In the second half of the 12th century, during the reign of the Sena Dynasty, the Bihar started to decline and was ultimately abandoned during 13th century when Muslim invaders occupied this place.
Buddhist Monks used to meet here to discuss on different subjects apart from Buddhism. The Monks from China, India, Japan and other parts of the world come to exchange their studies on culture, politics, arts and other faculties.
Famous Buddhist scholar Atisha Dipankar Srijnan resided here for many years and interpreted Madhyamaka Ratnaprodipa into Tibetan.
This 7th-century archaeological site covers nearly an area of 27 acres of land. The monastery is a large square quadrangle measuring nearly 920 feet. Its main entrance is on the northern side. The outer walls of the monastery are built by a series of cells (total 177 cells) that face toward the main shrine. The central shrine has a crisscross ground plan and a terraced structure that ascend in three terraces to a peak of about 70 feet. The upper level is a large rectangular central block.
This archaeological site remained hidden under grass and stones for centuries after the monks abandoned it in the 13th century. Locals thought this elevated place to be a hill. Thus the name Paharpur came. The complex that was discovered under the rubble had 177 monastic cells, a water pit, a kitchen, and various stupas.
Visiting Paharpur Museum:
The museum of Paharpur Buddhist Vihara is a major attraction to the visitor. Hundreds of archeological things, bearing historical values of that time are displayed here on different show cases. This museum is situated at the footstep of Paharpur Bihar territory. There are three galleries inside the museum building and hundreds of objects collected from Paharpur monastery are displayed on these galleries. During your visit here you might feel that you have lost yourself in the 12th century.

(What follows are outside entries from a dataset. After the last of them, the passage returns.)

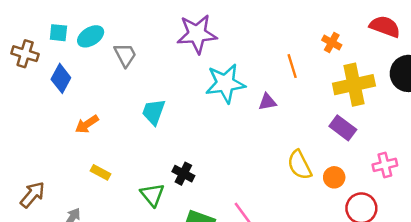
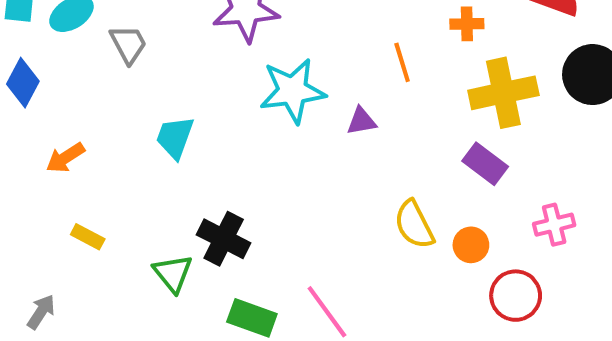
orange cross: (332, 43) -> (467, 24), turned -30
black cross: (183, 174) -> (224, 239), size x1.4

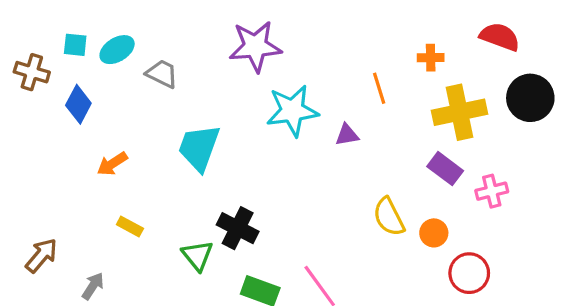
gray trapezoid: (128, 44) -> (162, 74), turned -36
cyan trapezoid: (175, 137) -> (199, 148), size x1.4
pink cross: (554, 225) -> (492, 191), moved

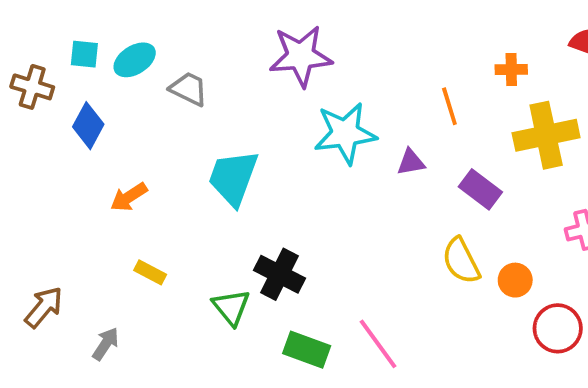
purple rectangle: (445, 169) -> (480, 189), moved

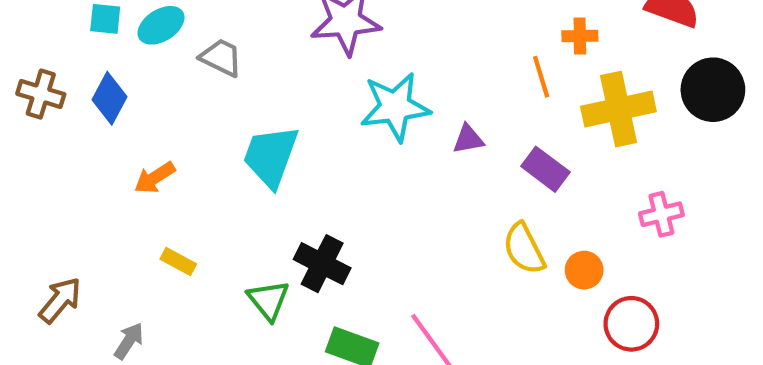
brown cross: (32, 87) -> (41, 94), moved
orange line: (449, 106) -> (541, 77), moved

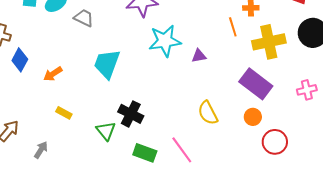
blue diamond: (110, 98) -> (20, 60), moved
purple rectangle: (545, 169) -> (256, 84), moved, size x1.5
pink cross: (661, 214) -> (307, 90), moved
yellow semicircle: (524, 249) -> (208, 113), moved

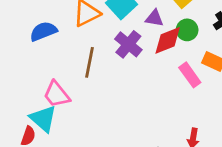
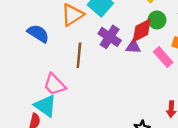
purple triangle: (154, 18) -> (133, 47), moved
blue semicircle: (43, 31) -> (38, 33), turned 60

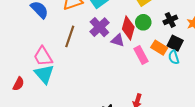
red diamond: (142, 30) -> (128, 28), turned -60
cyan triangle: (45, 106) -> (44, 74), moved

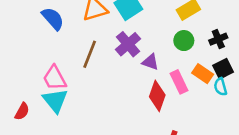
red diamond: (128, 28) -> (157, 96), moved
black square: (175, 43) -> (223, 69), turned 35

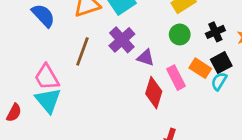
cyan semicircle: (220, 87) -> (219, 81), turned 48

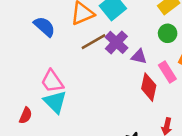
brown line: (82, 51) -> (94, 42), moved, turned 45

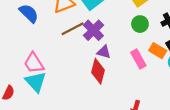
purple triangle: (139, 57) -> (104, 52), moved
red diamond: (149, 87) -> (98, 71), moved

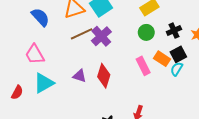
purple triangle: (104, 52) -> (80, 76), moved
pink trapezoid: (34, 63) -> (35, 54), moved
cyan triangle: (36, 82) -> (44, 83), turned 40

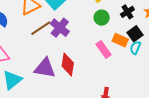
purple triangle: (80, 76) -> (45, 68), size x1.6

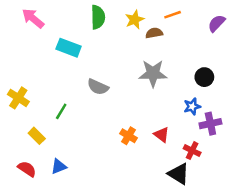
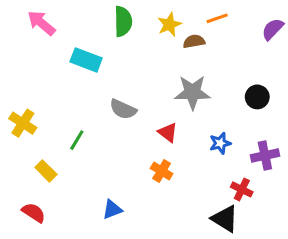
blue star: (192, 106) -> (220, 143), moved
red triangle: (162, 135) -> (168, 132), moved
blue triangle: (59, 166) -> (112, 210), moved

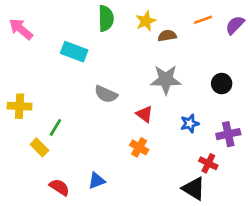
orange line: (217, 18) -> (203, 20), moved
pink arrow: (41, 23) -> (21, 29), moved
yellow cross: (23, 123) -> (20, 106), turned -30
green line: (77, 140) -> (55, 127), moved
red semicircle: (34, 213) -> (59, 187), moved

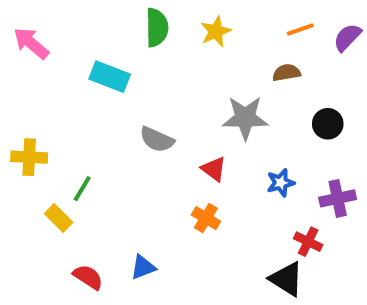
brown semicircle: (167, 36) -> (286, 73), moved

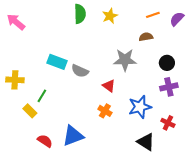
cyan rectangle: (110, 77) -> (57, 62), moved
blue star: (281, 183) -> (140, 107), moved, size x1.6
purple cross: (338, 198) -> (169, 87), moved
red cross: (308, 242) -> (168, 123), moved
blue triangle: (143, 267) -> (73, 136), size x1.6

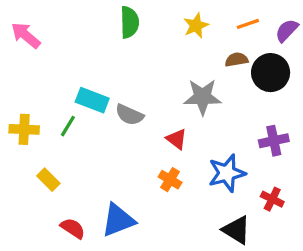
yellow star: (110, 16) -> (196, 26), moved
black circle: (167, 63) -> (271, 73), moved, size x1.5
green line: (42, 96) -> (68, 126), moved

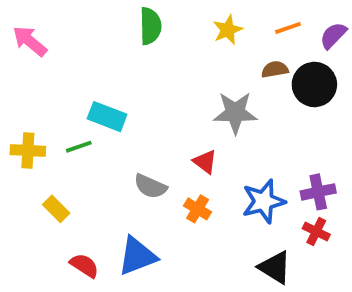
gray semicircle: (129, 115) -> (150, 186), moved
green line: (68, 126) -> (79, 147), turned 40
purple cross: (274, 141) -> (318, 192), moved

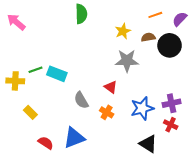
yellow star: (228, 30) -> (123, 31), moved
cyan rectangle: (107, 117) -> (57, 74), moved
green line: (79, 147) -> (36, 70), moved
gray semicircle: (150, 186) -> (81, 100), turned 36

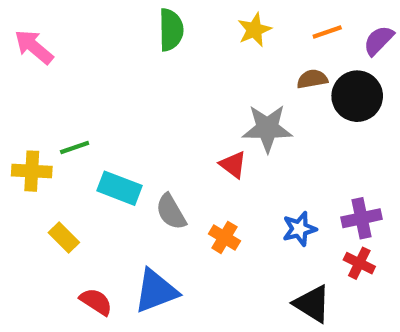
yellow star: (123, 31) -> (254, 30), moved
cyan rectangle: (57, 74) -> (120, 188), moved
red triangle: (111, 87) -> (233, 165), moved
blue star: (142, 108) -> (299, 229), size x0.7

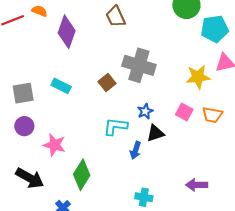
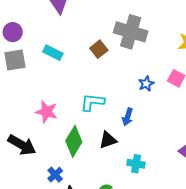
blue star: (145, 111) -> (146, 84), moved
purple circle: (24, 126) -> (13, 32), moved
cyan L-shape: (115, 126) -> (92, 102), moved
black triangle: (155, 133) -> (108, 140), moved

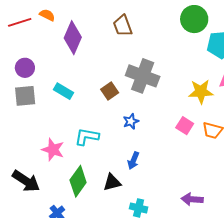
blue star: (146, 84) -> (131, 121), moved
cyan L-shape: (92, 102) -> (87, 137), moved

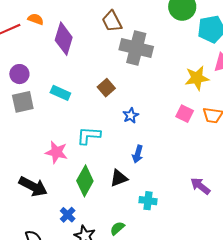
gray cross: (143, 76) -> (136, 48), moved
purple arrow: (192, 199) -> (200, 186), turned 40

To enjoy the architectural beauty of Paharpur Bihar is a great opportunity. Taking pictures of this great archaeological site will be a memento for you. If you go there in a group you can enjoy a picnic there.
How to Go:
Paharpur Buddhist Vihara is about 282 km away from Dhaka. One can go to Paharpur from Dhaka by both bus and train. Going to Paharpur is a two-phased journey. Paharpur is accessible from both Joypurhat and Naogaon district. One can first go to Joypurhat or Naogaon from Dhaka by bus. Both A/C and non-A/C bus service is available. It takes 6 hours to reach in Joypurhat and 6.5 hours to reach in Naogaon. Then by rickshaw or auto-rickshaw, you can go to Sompur Vihara. You can also go there by private taxi or car.
Where to Stay:
There is a guesthouse at the Bihar arena. If you are enough lucky you can get your reservation. From here you can enjoy the charming beauty of the Bihar at night especially in a moonlit night. If you don’t get any room here then there are many hotels and rest houses in Joypurhat and Naogaon town. You can book a room here in a cheap or expensive hotel according to your budget.
There is no signature food here that tourists can enjoy. Hotels and rest houses supply typical Bangladeshi foods. If you stay in the guest house at Paharpur you will enjoy the eating facilities here but if you go from J
Fresh water and cold drinks are available in the shops. Tea and coffee are also available.